• _How to complete this task_:
Could you reproduce the lines below from the one with "X241200000Y-168200000D01*" through the one with "X149800000Y-116200000D01*"? Keep both ends and add nothing.

• _Input data_:

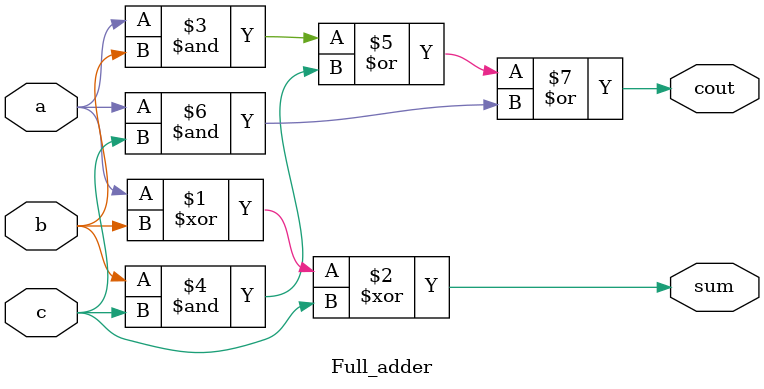
<source format=sv>
`timescale 1ns / 1ps


module CLA(
    input [3:0] a,
    input [3:0] b,
    input       cin,
    output [3:0] DataOut,
    output cout
    );
    
    reg [3:0] g;
    reg [3:0] p;
    reg [4:0] c;
    reg [3:0] DataOut_reg;
    
    always_comb begin
             
       p[3:0] = a[3:0] ^ b[3:0];
       g[3:0] = a[3:0] & b[3:0];
                                
       c[0] = cin;                              
       c[1] = g[0] | (c[0] & p[0]); // Thanks Dr. Song
       c[2] = g[1] | (g[0] & p[1]) | (p[1] & p[0] & c[0]);
       c[3] = g[2] | (g[1] & p[2]) | (p[2] & p[1] & g[0]) | (p[2] & p[1] & p[0] & c[0]);
       c[4] = g[3] | (g[2] & p[3]) | (p[3] & p[2] & g[1]) | (g[0] & p[3] & p[2] & p[1]) | (p[3] & p[2] & p[1] & p[0] & c[0]);
       
       DataOut_reg[3:0] = c[3:0] ^ p[3:0];
   end

       assign cout = c[4];
       assign DataOut = DataOut_reg;
    
endmodule

module CLA_8 (
    input [7:0] a,
    input [7:0] b,
    input       cin,
    output [7:0] DataOut,
    output      cout
    
    );
    
    wire [7:0] out;
    wire [3:0] adder1;
    wire       cout1;
    
    CLA cla1(.a(a[3:0]), .b(b[3:0]), .cin(cin), .DataOut(DataOut[3:0]), .cout(cout1));
    CLA cla2(.a(a[7:4]), .b(b[7:4]), .cin(cout1), .DataOut(DataOut[7:4]), .cout(cout));
        
endmodule

module CLA_12 (
    input [11:0] a,
    input [11:0] b,
    input       cin,
    output [11:0] DataOut,
    output      cout
    
    );
    
    wire [15:0] out;
    wire [7:0] adder1, adder2;
    wire       cout1, cout2;
    
    CLA cla1(.a(a[3:0]), .b(b[3:0]), .cin(cin), .DataOut(DataOut[3:0]), .cout(cout1));
    CLA cla2(.a(a[7:4]), .b(b[7:4]), .cin(cout1), .DataOut(DataOut[7:4]), .cout(cout2));
    CLA cla3(.a(a[11:8]), .b(b[11:8]), .cin(cout2), .DataOut(DataOut[11:8]), .cout(cout));
        
endmodule

module Full_adder (
    input a,
    input b,
    input c,
    output sum,
    output cout
    );
    
    assign sum = (a ^ b ^ c);
    assign cout =  (a&b)|(b&c)|(a&c);
endmodule
</source>
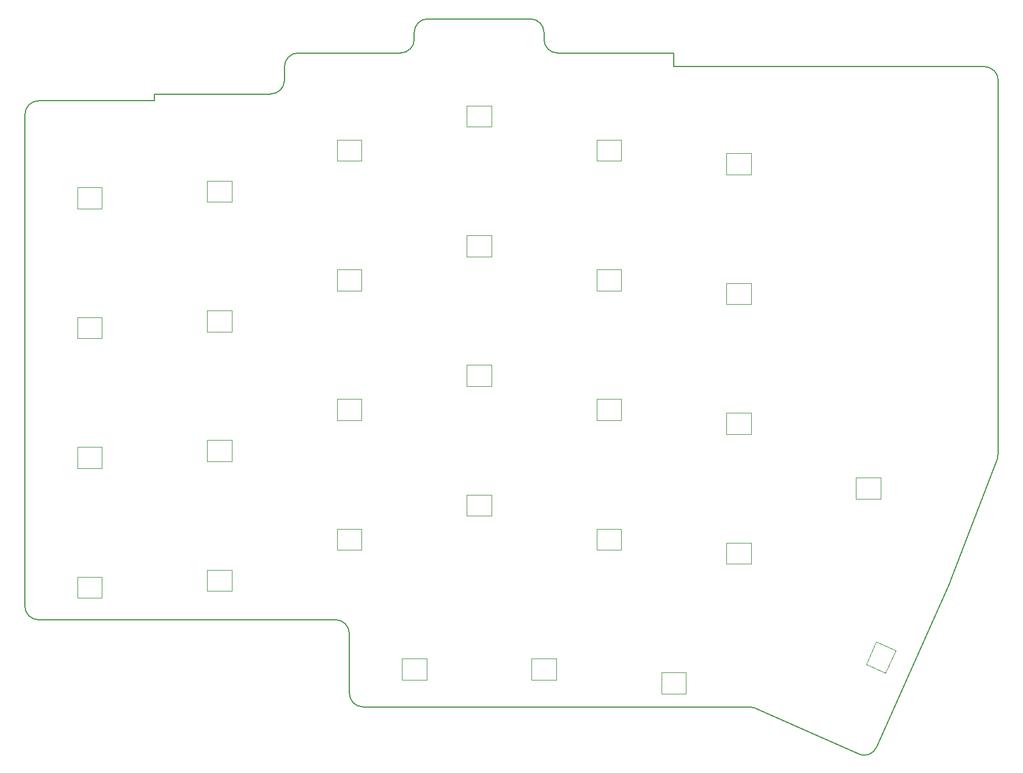
<source format=gbr>
%TF.GenerationSoftware,KiCad,Pcbnew,8.0.6*%
%TF.CreationDate,2024-12-22T09:15:40+01:00*%
%TF.ProjectId,left_finished,6c656674-5f66-4696-9e69-736865642e6b,0.1*%
%TF.SameCoordinates,Original*%
%TF.FileFunction,Profile,NP*%
%FSLAX46Y46*%
G04 Gerber Fmt 4.6, Leading zero omitted, Abs format (unit mm)*
G04 Created by KiCad (PCBNEW 8.0.6) date 2024-12-22 09:15:40*
%MOMM*%
%LPD*%
G01*
G04 APERTURE LIST*
%TA.AperFunction,Profile*%
%ADD10C,0.150000*%
%TD*%
%TA.AperFunction,Profile*%
%ADD11C,0.120000*%
%TD*%
G04 APERTURE END LIST*
D10*
X195500000Y-94500000D02*
X195500000Y-93500000D01*
X176500000Y-100500000D02*
G75*
G02*
X174500000Y-102500000I-2000000J0D01*
G01*
X140500000Y-179500000D02*
G75*
G02*
X138500000Y-177500000I0J2000000D01*
G01*
X138500000Y-105500000D02*
G75*
G02*
X140500000Y-103500000I2000000J0D01*
G01*
X244600279Y-192253996D02*
X187999864Y-192250136D01*
X176500000Y-98500000D02*
G75*
G02*
X178500000Y-96500000I2000000J0D01*
G01*
X281000000Y-100500000D02*
X281000000Y-155132033D01*
X281000000Y-155132033D02*
G75*
G02*
X280869041Y-155843875I-2000300J33D01*
G01*
X214500000Y-93500000D02*
X214500000Y-94500000D01*
X178500000Y-96500000D02*
X193500000Y-96500000D01*
X157500000Y-102500000D02*
X174500000Y-102500000D01*
X140500000Y-103500000D02*
X157500000Y-103500000D01*
X184000000Y-179500000D02*
G75*
G02*
X186000000Y-181500000I0J-2000000D01*
G01*
X138500000Y-177500000D02*
X138500000Y-105500000D01*
X216500000Y-96500000D02*
X233500000Y-96500000D01*
X186000000Y-190250136D02*
X186000000Y-181500000D01*
X176500000Y-100500000D02*
X176500000Y-98500000D01*
X280869033Y-155843872D02*
X273994253Y-173894581D01*
X184000000Y-179500000D02*
X140500000Y-179500000D01*
X263196158Y-198154930D02*
G75*
G02*
X260555603Y-199168528I-1827058J813430D01*
G01*
X195500000Y-93500000D02*
G75*
G02*
X197500000Y-91500000I2000000J0D01*
G01*
X195500000Y-94500000D02*
G75*
G02*
X193500000Y-96500000I-2000000J0D01*
G01*
X279000000Y-98500000D02*
G75*
G02*
X281000000Y-100500000I0J-2000000D01*
G01*
X233500000Y-96500000D02*
X233500000Y-98500000D01*
X216500000Y-96500000D02*
G75*
G02*
X214500000Y-94500000I0J2000000D01*
G01*
X157500000Y-103500000D02*
X157500000Y-102500000D01*
X233500000Y-98500000D02*
X279000000Y-98500000D01*
X197500000Y-91500000D02*
X212500000Y-91500000D01*
X187999864Y-192250136D02*
G75*
G02*
X186000064Y-190250136I136J1999936D01*
G01*
X212500000Y-91500000D02*
G75*
G02*
X214500000Y-93500000I0J-2000000D01*
G01*
X273952311Y-173996215D02*
X263196158Y-198154930D01*
X260555594Y-199168548D02*
X245413616Y-192426905D01*
X273994253Y-173894581D02*
G75*
G02*
X273952312Y-173996215I-1865053J710181D01*
G01*
X244600279Y-192253996D02*
G75*
G02*
X245413623Y-192426889I-179J-2000404D01*
G01*
%TO.C,LED12*%
D11*
X187800000Y-112300000D02*
X184200000Y-112300000D01*
X184200000Y-109200000D01*
X187800000Y-109200000D01*
X187800000Y-112300000D01*
%TO.C,LED27*%
X235300000Y-190300000D02*
X231700000Y-190300000D01*
X231700000Y-187200000D01*
X235300000Y-187200000D01*
X235300000Y-190300000D01*
%TO.C,LED25*%
X197300000Y-188300000D02*
X193700000Y-188300000D01*
X193700000Y-185200000D01*
X197300000Y-185200000D01*
X197300000Y-188300000D01*
%TO.C,LED22*%
X244800000Y-152300000D02*
X241200000Y-152300000D01*
X241200000Y-149200000D01*
X244800000Y-149200000D01*
X244800000Y-152300000D01*
%TO.C,LED18*%
X225800000Y-150300000D02*
X222200000Y-150300000D01*
X222200000Y-147200000D01*
X225800000Y-147200000D01*
X225800000Y-150300000D01*
%TO.C,LED3*%
X149800000Y-138300000D02*
X146200000Y-138300000D01*
X146200000Y-135200000D01*
X149800000Y-135200000D01*
X149800000Y-138300000D01*
%TO.C,LED13*%
X206800000Y-164300000D02*
X203200000Y-164300000D01*
X203200000Y-161200000D01*
X206800000Y-161200000D01*
X206800000Y-164300000D01*
%TO.C,LED19*%
X225800000Y-131300000D02*
X222200000Y-131300000D01*
X222200000Y-128200000D01*
X225800000Y-128200000D01*
X225800000Y-131300000D01*
%TO.C,LED24*%
X244800000Y-114300000D02*
X241200000Y-114300000D01*
X241200000Y-111200000D01*
X244800000Y-111200000D01*
X244800000Y-114300000D01*
%TO.C,LED14*%
X206800000Y-145300000D02*
X203200000Y-145300000D01*
X203200000Y-142200000D01*
X206800000Y-142200000D01*
X206800000Y-145300000D01*
%TO.C,LED23*%
X244800000Y-133300000D02*
X241200000Y-133300000D01*
X241200000Y-130200000D01*
X244800000Y-130200000D01*
X244800000Y-133300000D01*
%TO.C,LED20*%
X225800000Y-112300000D02*
X222200000Y-112300000D01*
X222200000Y-109200000D01*
X225800000Y-109200000D01*
X225800000Y-112300000D01*
%TO.C,LED11*%
X187800000Y-131300000D02*
X184200000Y-131300000D01*
X184200000Y-128200000D01*
X187800000Y-128200000D01*
X187800000Y-131300000D01*
%TO.C,LED6*%
X168800000Y-156300000D02*
X165200000Y-156300000D01*
X165200000Y-153200000D01*
X168800000Y-153200000D01*
X168800000Y-156300000D01*
%TO.C,LED9*%
X187800000Y-169300000D02*
X184200000Y-169300000D01*
X184200000Y-166200000D01*
X187800000Y-166200000D01*
X187800000Y-169300000D01*
%TO.C,LED28*%
X265987462Y-184018059D02*
X264523211Y-187306823D01*
X261691220Y-186045939D01*
X263155471Y-182757175D01*
X265987462Y-184018059D01*
%TO.C,LED21*%
X244800000Y-171300000D02*
X241200000Y-171300000D01*
X241200000Y-168200000D01*
X244800000Y-168200000D01*
X244800000Y-171300000D01*
%TO.C,LED1*%
X149800000Y-176300000D02*
X146200000Y-176300000D01*
X146200000Y-173200000D01*
X149800000Y-173200000D01*
X149800000Y-176300000D01*
%TO.C,LED4*%
X149800000Y-119300000D02*
X146200000Y-119300000D01*
X146200000Y-116200000D01*
X149800000Y-116200000D01*
X149800000Y-119300000D01*
%TO.C,LED16*%
X206800000Y-107300000D02*
X203200000Y-107300000D01*
X203200000Y-104200000D01*
X206800000Y-104200000D01*
X206800000Y-107300000D01*
%TO.C,LED15*%
X206800000Y-126300000D02*
X203200000Y-126300000D01*
X203200000Y-123200000D01*
X206800000Y-123200000D01*
X206800000Y-126300000D01*
%TO.C,LED8*%
X168800000Y-118300000D02*
X165200000Y-118300000D01*
X165200000Y-115200000D01*
X168800000Y-115200000D01*
X168800000Y-118300000D01*
%TO.C,LED26*%
X216300000Y-188300000D02*
X212700000Y-188300000D01*
X212700000Y-185200000D01*
X216300000Y-185200000D01*
X216300000Y-188300000D01*
%TO.C,LED10*%
X187800000Y-150300000D02*
X184200000Y-150300000D01*
X184200000Y-147200000D01*
X187800000Y-147200000D01*
X187800000Y-150300000D01*
%TO.C,LED17*%
X225800000Y-169300000D02*
X222200000Y-169300000D01*
X222200000Y-166200000D01*
X225800000Y-166200000D01*
X225800000Y-169300000D01*
%TO.C,LED5*%
X168800000Y-175300000D02*
X165200000Y-175300000D01*
X165200000Y-172200000D01*
X168800000Y-172200000D01*
X168800000Y-175300000D01*
%TO.C,LED29*%
X263800000Y-161800000D02*
X260200000Y-161800000D01*
X260200000Y-158700000D01*
X263800000Y-158700000D01*
X263800000Y-161800000D01*
%TO.C,LED7*%
X168800000Y-137300000D02*
X165200000Y-137300000D01*
X165200000Y-134200000D01*
X168800000Y-134200000D01*
X168800000Y-137300000D01*
%TO.C,LED2*%
X149800000Y-157300000D02*
X146200000Y-157300000D01*
X146200000Y-154200000D01*
X149800000Y-154200000D01*
X149800000Y-157300000D01*
%TD*%
M02*

</source>
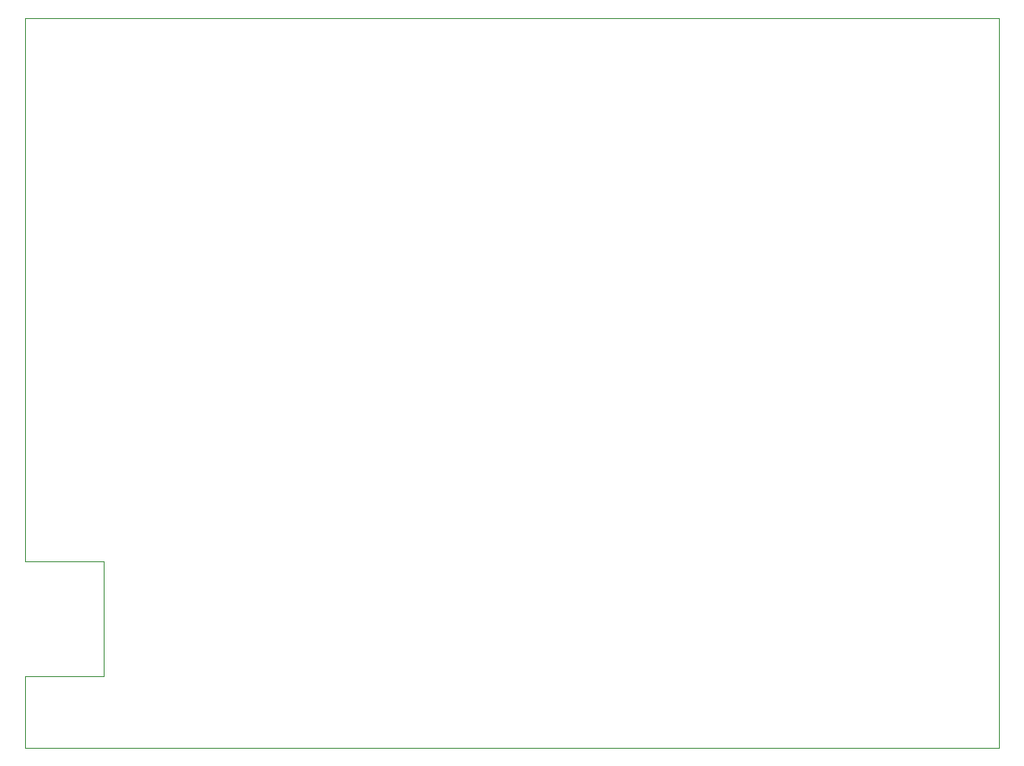
<source format=gbr>
%TF.GenerationSoftware,KiCad,Pcbnew,8.0.7-8.0.7-0~ubuntu22.04.1*%
%TF.CreationDate,2024-12-14T21:10:45+08:00*%
%TF.ProjectId,SmartClock,536d6172-7443-46c6-9f63-6b2e6b696361,rev?*%
%TF.SameCoordinates,Original*%
%TF.FileFunction,Profile,NP*%
%FSLAX46Y46*%
G04 Gerber Fmt 4.6, Leading zero omitted, Abs format (unit mm)*
G04 Created by KiCad (PCBNEW 8.0.7-8.0.7-0~ubuntu22.04.1) date 2024-12-14 21:10:45*
%MOMM*%
%LPD*%
G01*
G04 APERTURE LIST*
%TA.AperFunction,Profile*%
%ADD10C,0.050000*%
%TD*%
G04 APERTURE END LIST*
D10*
X102750000Y-117500000D02*
X102750000Y-106500000D01*
X95000000Y-117500000D02*
X95000000Y-124500000D01*
X102750000Y-106500000D02*
X102750000Y-106250000D01*
X95000000Y-53000000D02*
X95000000Y-106250000D01*
X95000000Y-124500000D02*
X190500000Y-124500000D01*
X190500000Y-53000000D02*
X95000000Y-53000000D01*
X102750000Y-106250000D02*
X95000000Y-106250000D01*
X95000000Y-117500000D02*
X102750000Y-117500000D01*
X190500000Y-124500000D02*
X190500000Y-53000000D01*
M02*

</source>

• _Response_:
X241200000Y-168200000D01*
X244800000Y-168200000D01*
X244800000Y-171300000D01*
%TO.C,LED1*%
X149800000Y-176300000D02*
X146200000Y-176300000D01*
X146200000Y-173200000D01*
X149800000Y-173200000D01*
X149800000Y-176300000D01*
%TO.C,LED4*%
X149800000Y-119300000D02*
X146200000Y-119300000D01*
X146200000Y-116200000D01*
X149800000Y-116200000D01*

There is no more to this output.